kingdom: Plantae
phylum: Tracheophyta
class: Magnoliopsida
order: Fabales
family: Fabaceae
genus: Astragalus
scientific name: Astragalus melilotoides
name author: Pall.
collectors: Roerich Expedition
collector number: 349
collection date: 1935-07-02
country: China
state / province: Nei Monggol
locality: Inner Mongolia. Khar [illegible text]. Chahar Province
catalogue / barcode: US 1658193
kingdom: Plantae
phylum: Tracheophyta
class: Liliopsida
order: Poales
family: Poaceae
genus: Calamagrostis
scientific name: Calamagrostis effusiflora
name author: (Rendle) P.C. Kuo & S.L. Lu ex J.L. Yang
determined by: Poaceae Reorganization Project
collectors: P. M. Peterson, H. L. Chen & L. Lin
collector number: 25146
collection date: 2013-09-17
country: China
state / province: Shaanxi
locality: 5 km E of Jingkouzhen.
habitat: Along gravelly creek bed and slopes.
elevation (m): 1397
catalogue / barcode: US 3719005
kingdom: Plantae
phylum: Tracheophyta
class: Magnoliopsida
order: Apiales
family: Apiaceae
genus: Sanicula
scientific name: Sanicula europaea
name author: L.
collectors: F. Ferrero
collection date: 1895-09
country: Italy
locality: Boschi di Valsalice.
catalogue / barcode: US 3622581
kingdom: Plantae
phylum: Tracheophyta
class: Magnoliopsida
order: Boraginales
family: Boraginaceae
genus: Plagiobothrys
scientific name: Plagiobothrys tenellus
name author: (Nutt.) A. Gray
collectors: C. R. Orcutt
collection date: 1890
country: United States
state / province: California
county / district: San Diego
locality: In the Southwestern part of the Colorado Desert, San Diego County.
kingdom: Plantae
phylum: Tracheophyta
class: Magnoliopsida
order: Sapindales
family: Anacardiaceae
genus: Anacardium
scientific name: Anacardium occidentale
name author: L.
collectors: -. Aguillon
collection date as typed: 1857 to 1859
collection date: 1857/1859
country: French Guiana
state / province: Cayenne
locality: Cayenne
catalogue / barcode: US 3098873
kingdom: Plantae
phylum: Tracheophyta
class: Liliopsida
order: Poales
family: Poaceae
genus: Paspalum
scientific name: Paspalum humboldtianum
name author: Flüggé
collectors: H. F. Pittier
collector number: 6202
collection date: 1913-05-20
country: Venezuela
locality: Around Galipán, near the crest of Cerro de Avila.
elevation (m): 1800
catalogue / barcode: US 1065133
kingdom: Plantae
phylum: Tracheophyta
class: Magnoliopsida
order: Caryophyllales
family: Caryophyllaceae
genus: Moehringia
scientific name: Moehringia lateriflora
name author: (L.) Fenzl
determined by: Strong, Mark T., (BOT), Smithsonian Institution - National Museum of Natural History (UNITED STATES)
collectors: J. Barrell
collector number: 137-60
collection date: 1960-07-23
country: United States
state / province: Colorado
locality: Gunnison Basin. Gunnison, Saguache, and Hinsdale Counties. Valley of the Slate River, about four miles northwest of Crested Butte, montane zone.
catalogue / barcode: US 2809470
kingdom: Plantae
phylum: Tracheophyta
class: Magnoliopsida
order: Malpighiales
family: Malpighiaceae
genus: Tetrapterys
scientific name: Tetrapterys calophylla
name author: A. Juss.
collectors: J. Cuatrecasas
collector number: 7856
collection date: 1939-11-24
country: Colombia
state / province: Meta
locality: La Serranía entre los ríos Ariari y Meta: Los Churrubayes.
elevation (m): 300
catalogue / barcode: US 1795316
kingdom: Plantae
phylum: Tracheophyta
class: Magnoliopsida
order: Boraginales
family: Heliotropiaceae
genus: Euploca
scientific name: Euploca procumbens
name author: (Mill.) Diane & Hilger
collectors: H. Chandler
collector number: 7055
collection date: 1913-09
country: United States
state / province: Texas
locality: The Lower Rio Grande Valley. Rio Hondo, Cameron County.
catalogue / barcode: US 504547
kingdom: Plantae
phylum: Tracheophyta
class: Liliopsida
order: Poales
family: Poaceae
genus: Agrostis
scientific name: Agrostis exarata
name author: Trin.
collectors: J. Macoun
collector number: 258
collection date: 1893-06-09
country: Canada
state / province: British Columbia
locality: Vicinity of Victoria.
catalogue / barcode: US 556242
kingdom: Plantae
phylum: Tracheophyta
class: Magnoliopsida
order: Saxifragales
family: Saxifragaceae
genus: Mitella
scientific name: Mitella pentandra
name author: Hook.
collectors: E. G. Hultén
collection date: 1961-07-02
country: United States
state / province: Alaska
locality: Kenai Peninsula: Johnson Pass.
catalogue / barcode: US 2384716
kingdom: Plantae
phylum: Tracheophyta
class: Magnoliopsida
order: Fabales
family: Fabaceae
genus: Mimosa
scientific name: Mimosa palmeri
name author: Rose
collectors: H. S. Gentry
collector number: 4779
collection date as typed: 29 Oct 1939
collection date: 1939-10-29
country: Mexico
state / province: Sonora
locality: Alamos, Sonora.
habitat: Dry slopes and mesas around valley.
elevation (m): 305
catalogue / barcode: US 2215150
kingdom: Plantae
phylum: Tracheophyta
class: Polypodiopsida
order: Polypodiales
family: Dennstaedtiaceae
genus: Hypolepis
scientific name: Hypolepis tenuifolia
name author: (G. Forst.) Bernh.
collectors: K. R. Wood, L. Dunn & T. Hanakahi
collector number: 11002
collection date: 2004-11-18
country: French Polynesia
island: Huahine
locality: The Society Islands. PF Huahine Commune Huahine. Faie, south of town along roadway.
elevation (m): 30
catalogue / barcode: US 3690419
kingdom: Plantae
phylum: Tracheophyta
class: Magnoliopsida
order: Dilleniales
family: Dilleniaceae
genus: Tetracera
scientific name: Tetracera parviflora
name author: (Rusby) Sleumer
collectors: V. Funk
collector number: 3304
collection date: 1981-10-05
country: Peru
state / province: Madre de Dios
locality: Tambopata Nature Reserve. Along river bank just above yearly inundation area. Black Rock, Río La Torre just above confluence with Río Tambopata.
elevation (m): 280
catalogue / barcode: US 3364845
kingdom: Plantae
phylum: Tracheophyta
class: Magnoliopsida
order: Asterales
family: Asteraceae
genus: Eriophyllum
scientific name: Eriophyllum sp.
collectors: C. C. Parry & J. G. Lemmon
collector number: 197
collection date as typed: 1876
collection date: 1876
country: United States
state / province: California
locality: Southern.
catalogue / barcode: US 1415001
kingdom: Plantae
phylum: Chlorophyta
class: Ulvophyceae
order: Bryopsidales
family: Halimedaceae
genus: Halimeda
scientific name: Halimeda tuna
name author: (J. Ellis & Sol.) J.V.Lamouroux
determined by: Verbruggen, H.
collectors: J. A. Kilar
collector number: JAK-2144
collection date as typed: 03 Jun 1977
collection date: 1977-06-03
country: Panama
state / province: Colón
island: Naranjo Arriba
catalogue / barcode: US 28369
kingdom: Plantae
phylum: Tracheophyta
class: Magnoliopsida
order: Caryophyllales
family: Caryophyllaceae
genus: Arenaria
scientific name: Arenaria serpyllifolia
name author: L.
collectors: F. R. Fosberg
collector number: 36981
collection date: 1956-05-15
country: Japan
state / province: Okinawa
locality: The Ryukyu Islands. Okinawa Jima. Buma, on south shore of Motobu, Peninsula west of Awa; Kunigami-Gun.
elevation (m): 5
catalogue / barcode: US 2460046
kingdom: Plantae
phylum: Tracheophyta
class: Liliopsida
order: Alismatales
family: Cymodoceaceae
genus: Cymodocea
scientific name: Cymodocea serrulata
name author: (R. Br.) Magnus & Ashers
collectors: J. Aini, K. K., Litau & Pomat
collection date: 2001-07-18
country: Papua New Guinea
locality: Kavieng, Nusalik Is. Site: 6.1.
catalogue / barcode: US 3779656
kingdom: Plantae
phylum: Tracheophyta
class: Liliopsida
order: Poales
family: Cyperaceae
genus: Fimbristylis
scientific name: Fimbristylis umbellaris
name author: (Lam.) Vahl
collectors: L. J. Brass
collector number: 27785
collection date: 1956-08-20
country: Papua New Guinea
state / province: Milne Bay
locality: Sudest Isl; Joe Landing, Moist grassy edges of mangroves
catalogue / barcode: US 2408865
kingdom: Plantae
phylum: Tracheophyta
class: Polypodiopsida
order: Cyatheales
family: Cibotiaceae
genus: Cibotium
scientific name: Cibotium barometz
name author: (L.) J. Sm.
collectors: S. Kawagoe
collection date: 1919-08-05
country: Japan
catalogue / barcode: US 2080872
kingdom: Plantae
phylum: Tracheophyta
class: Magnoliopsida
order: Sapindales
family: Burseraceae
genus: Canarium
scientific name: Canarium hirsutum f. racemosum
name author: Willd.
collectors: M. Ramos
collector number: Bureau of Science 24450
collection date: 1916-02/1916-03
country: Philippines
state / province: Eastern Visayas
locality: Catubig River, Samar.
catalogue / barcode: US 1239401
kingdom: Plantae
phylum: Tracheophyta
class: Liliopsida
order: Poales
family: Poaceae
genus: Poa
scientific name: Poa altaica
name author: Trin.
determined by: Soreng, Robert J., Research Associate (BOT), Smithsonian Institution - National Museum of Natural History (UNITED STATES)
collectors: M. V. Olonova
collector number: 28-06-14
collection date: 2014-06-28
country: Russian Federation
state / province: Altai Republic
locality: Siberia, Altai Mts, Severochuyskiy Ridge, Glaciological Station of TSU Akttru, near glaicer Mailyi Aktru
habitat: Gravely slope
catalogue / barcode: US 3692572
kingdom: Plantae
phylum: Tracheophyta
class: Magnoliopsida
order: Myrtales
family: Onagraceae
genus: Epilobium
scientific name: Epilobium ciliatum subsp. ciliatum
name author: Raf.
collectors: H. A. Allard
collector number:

** WORK TO COMPLETE **
Return the lines of the material starting at the line containing "locality: The Lower" and ending at the line containing "collector number: 258", reproduced without any change.

** ANSWER FOR THE TASK **
locality: The Lower Rio Grande Valley. Rio Hondo, Cameron County.
catalogue / barcode: US 504547
kingdom: Plantae
phylum: Tracheophyta
class: Liliopsida
order: Poales
family: Poaceae
genus: Agrostis
scientific name: Agrostis exarata
name author: Trin.
collectors: J. Macoun
collector number: 258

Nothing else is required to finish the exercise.